Now, this might feel like a punch to the gut and leave you unsure of how to respond, but it is important that you remain calm and measured in the wake of such criticism. You must remember that this is the modern world in which we live and social media has made it easier than ever for people to complain. Every hotel will be hit by comments like this, so do not take it in any way, shape or form personally. An initial reaction may be to try to brush it under the carpet by deleting the comment. You certainly should not do this though. Not only does it pour fuel on the original commenter’s fire, but it also looks bad to the rest of your social media audience. If it’s spotted that you deleted the comment, then you will look as if you are at best precious to criticism, and at worst as if you have something to hide. Put simply, deleting the comment may be even more damaging than the original complaint.You may also want to get straight on the defensive.
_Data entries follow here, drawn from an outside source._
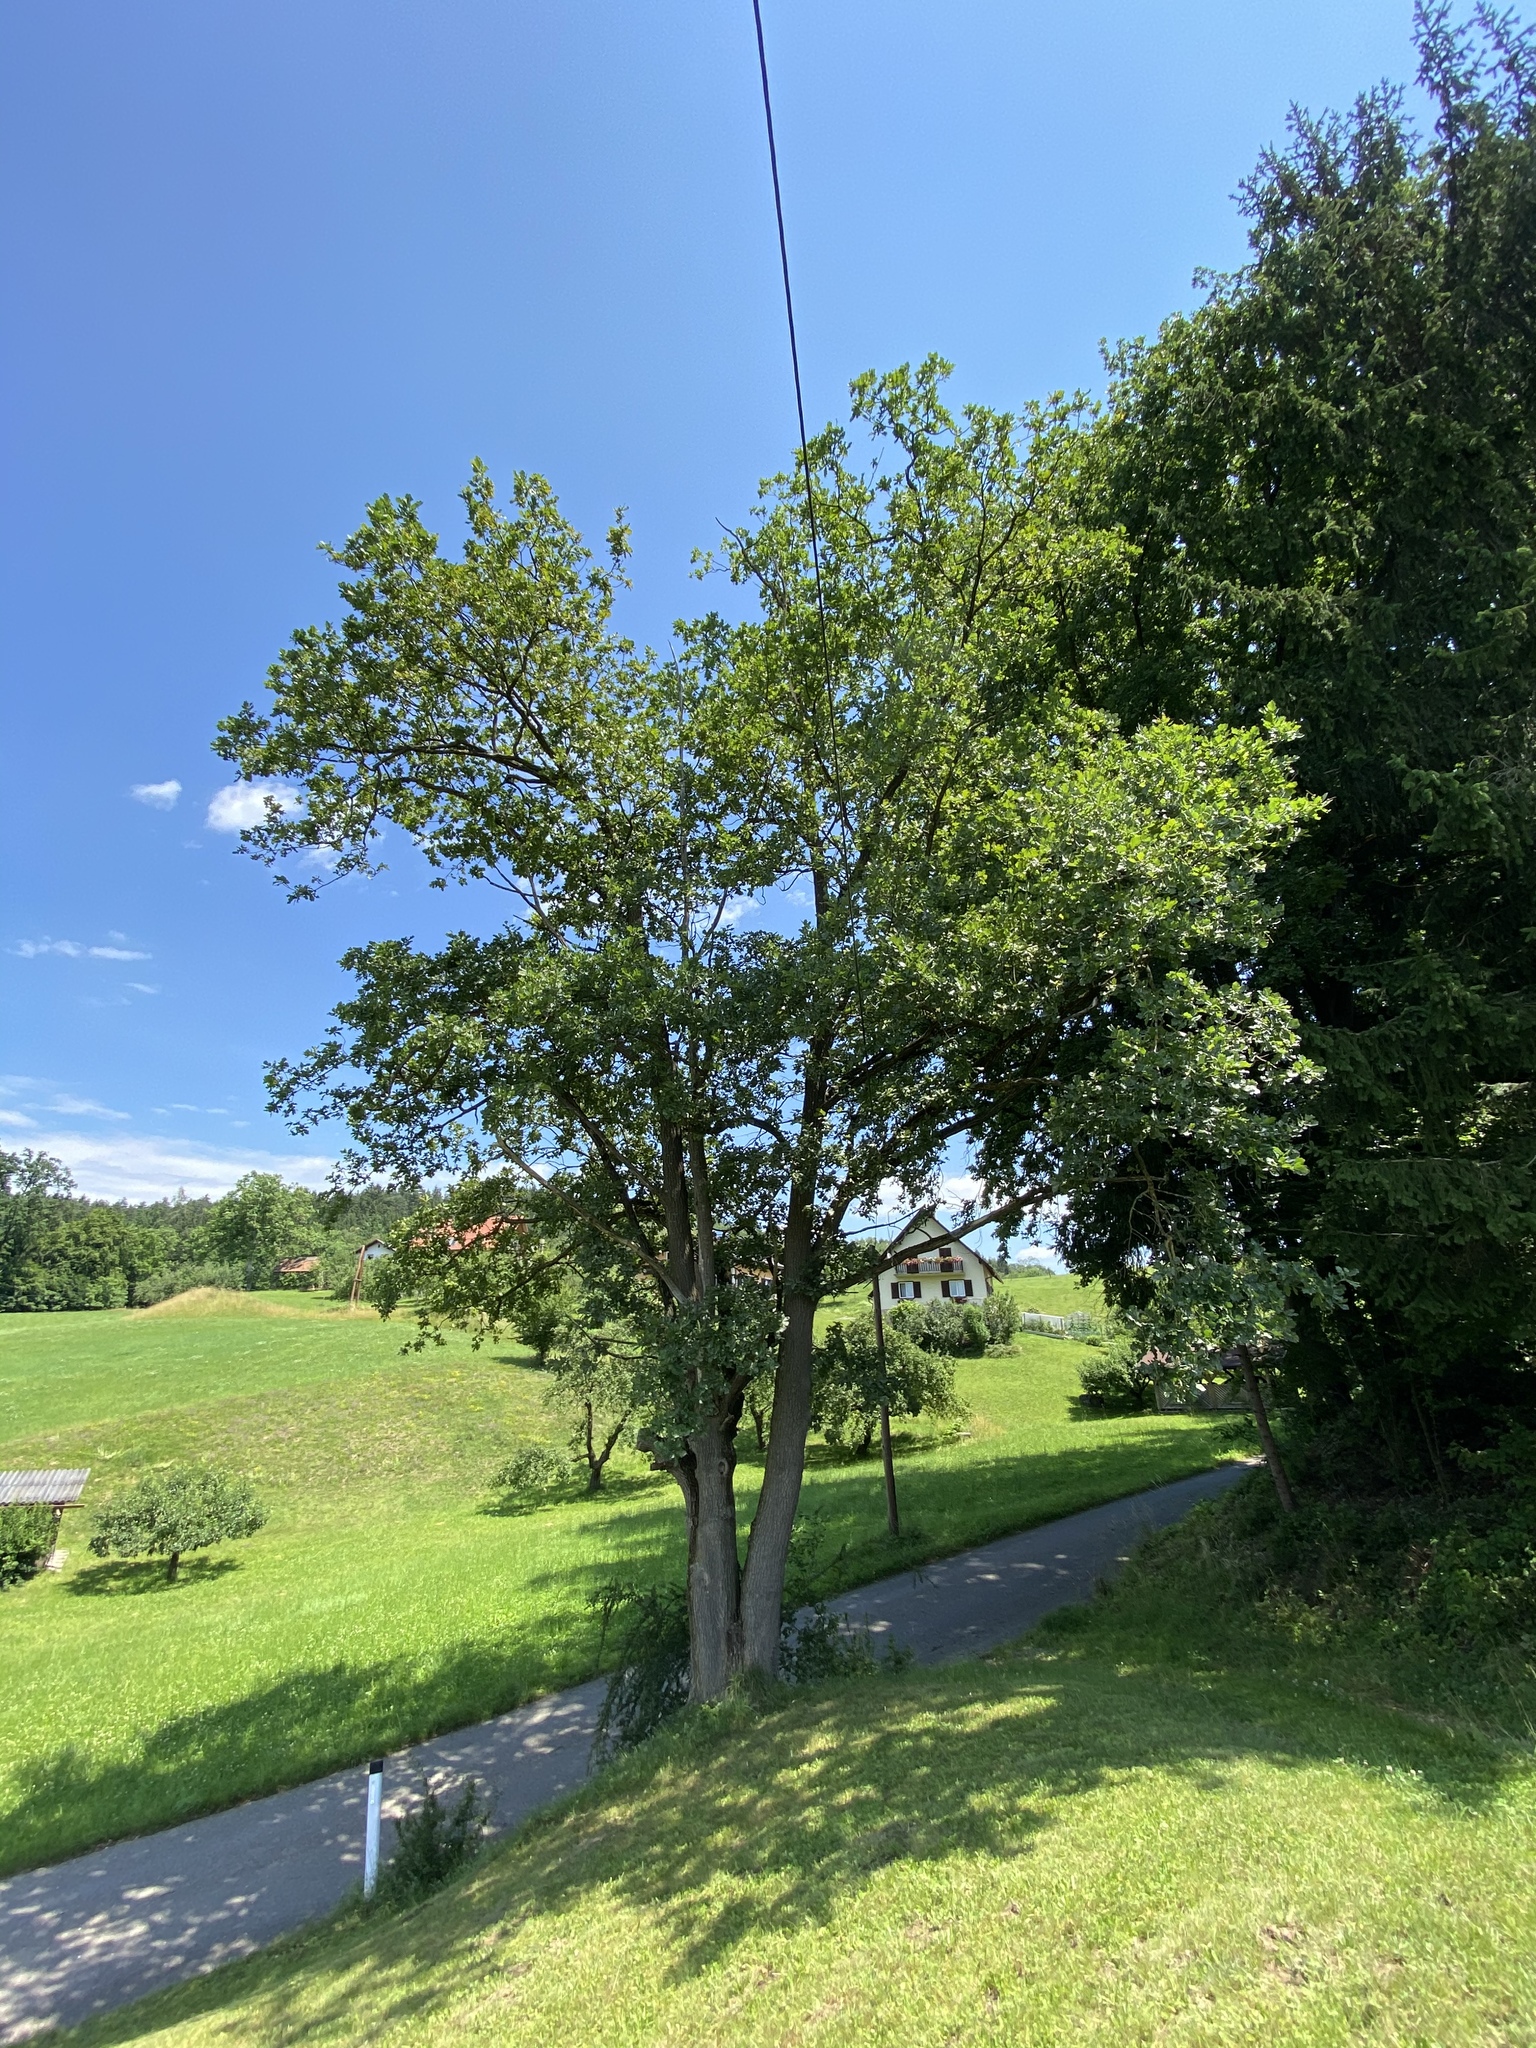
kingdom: Plantae
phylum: Tracheophyta
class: Magnoliopsida
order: Fagales
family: Fagaceae
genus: Quercus
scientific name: Quercus robur
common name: Pedunculate oak
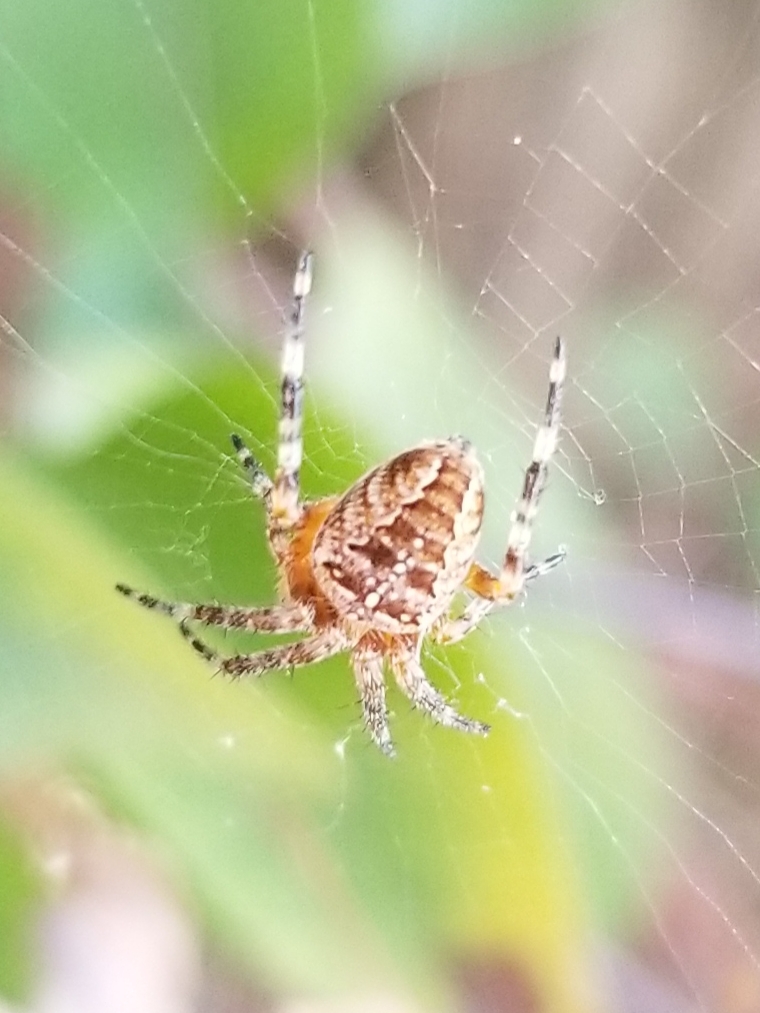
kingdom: Animalia
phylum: Arthropoda
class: Arachnida
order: Araneae
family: Araneidae
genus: Araneus
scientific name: Araneus diadematus
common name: Cross orbweaver
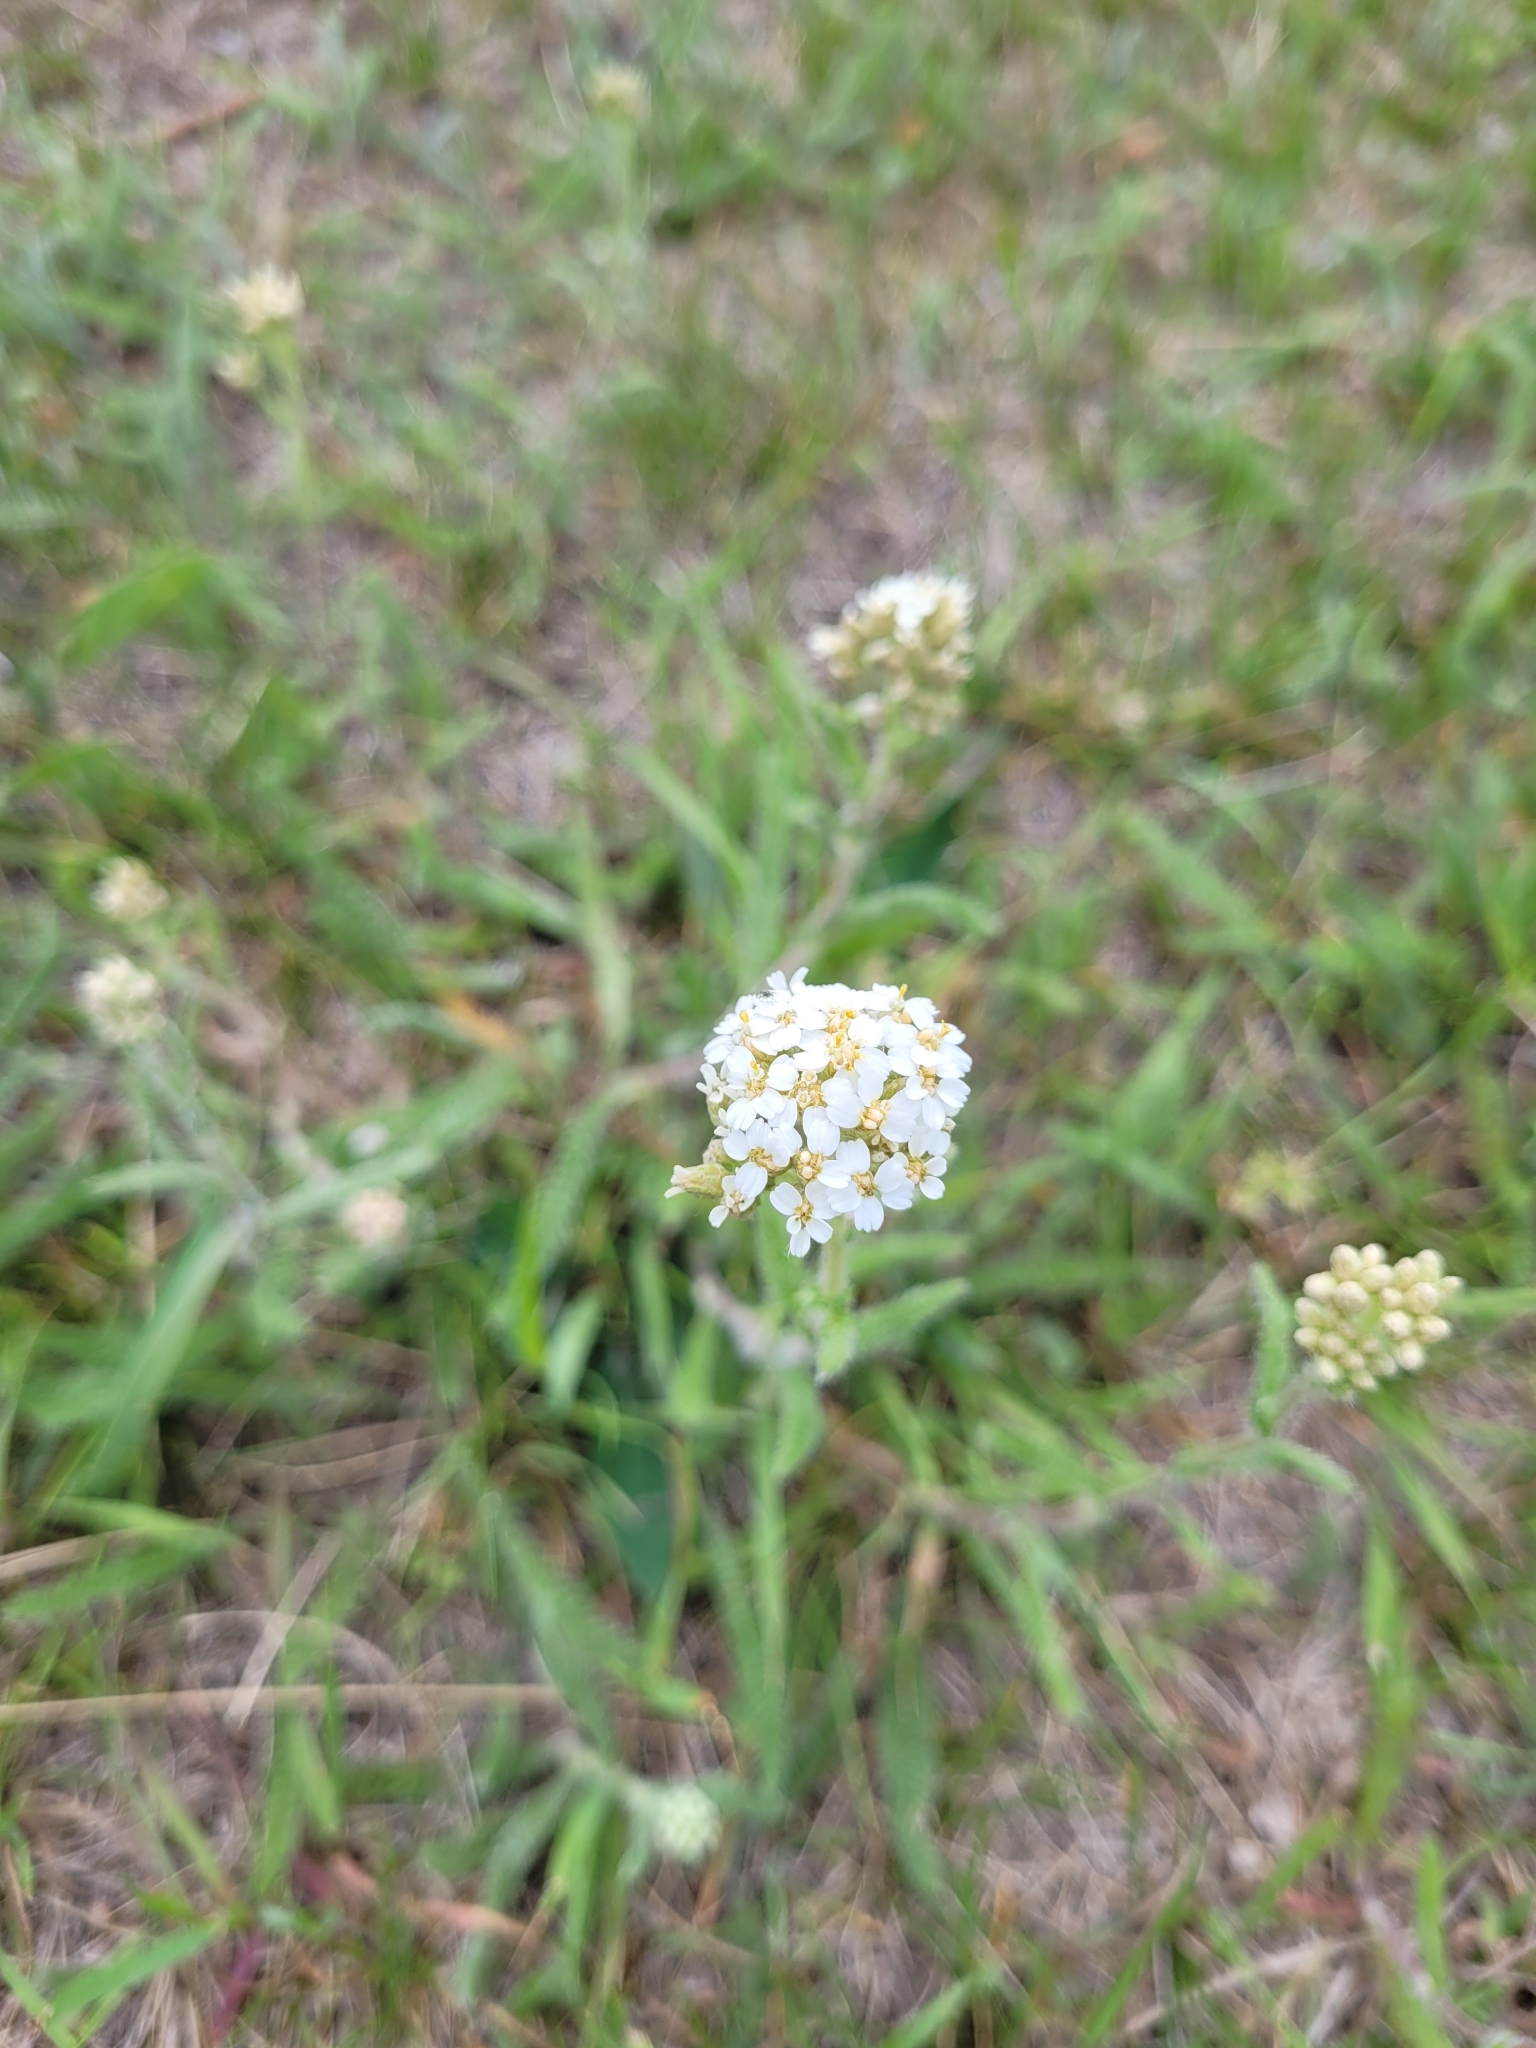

Again, this is not a wise choice. Yes, you most definitely should respond to any criticism, but you should do so in a calm and well thought-out manner. Becoming involved in an argument via social media does not look at all professional and may discourage others from booking with your hotel. Instead, your response should be fair and delivered swiftly. If you wait too long then the original commenter is likely to become more and more irate, possibly bombarding your page with subsequent complaints.

So, it really is best to nip it in the bud as quickly as possible.When writing out your response, you should tailor the message to the individual and the complaint. Sending out a bog standard, one-size-fits-all response will not cut it.Not only that, but your response should include an apology. Even if you feel that the commenter does not have a right to feel aggrieved you should still offer an apology that their trip did not live up to their expectations and to the hotel’s high standards. That way you are appeasing the customer without stating that your establishment is in the wrong. In some cases in which you feel the consumer has a right to feel unhappy, then offering a token, perhaps a free night’s accommodation or a reduced rate, could be a good way of turning a disgruntled customer into a happy one.